Exercise objective
Below are some records; give them all again exactly, but not the pictures.

Records to process

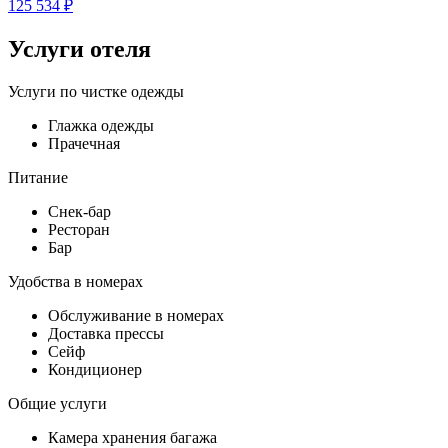
125 534 ₽
Услуги отеля
Услуги по чистке одежды
Глажка одежды
Прачечная
Питание
Снек-бар
Ресторан
Бар
Удобства в номерах
Обслуживание в номерах
Доставка прессы
Сейф
Кондиционер
Общие услуги
Камера хранения багажа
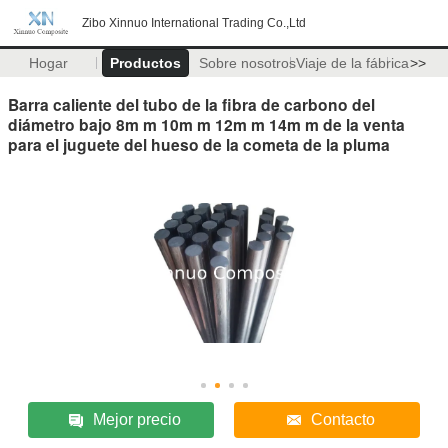
Zibo Xinnuo International Trading Co.,Ltd
Hogar
Productos
Sobre nosotros
Viaje de la fábrica
>>
Barra caliente del tubo de la fibra de carbono del
diámetro bajo 8m m 10m m 12m m 14m m de la venta
para el juguete del hueso de la cometa de la pluma
Mejor precio
Contacto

Expected answer
125 534 ₽
Услуги отеля
Услуги по чистке одежды
Глажка одежды
Прачечная
Питание
Снек-бар
Ресторан
Бар
Удобства в номерах
Обслуживание в номерах
Доставка прессы
Сейф
Кондиционер
Общие услуги
Камера хранения багажа
Zibo Xinnuo International Trading Co.,Ltd
Hogar
Productos
Sobre nosotros
Viaje de la fábrica
>>
Barra caliente del tubo de la fibra de carbono del
diámetro bajo 8m m 10m m 12m m 14m m de la venta
para el juguete del hueso de la cometa de la pluma
Mejor precio
Contacto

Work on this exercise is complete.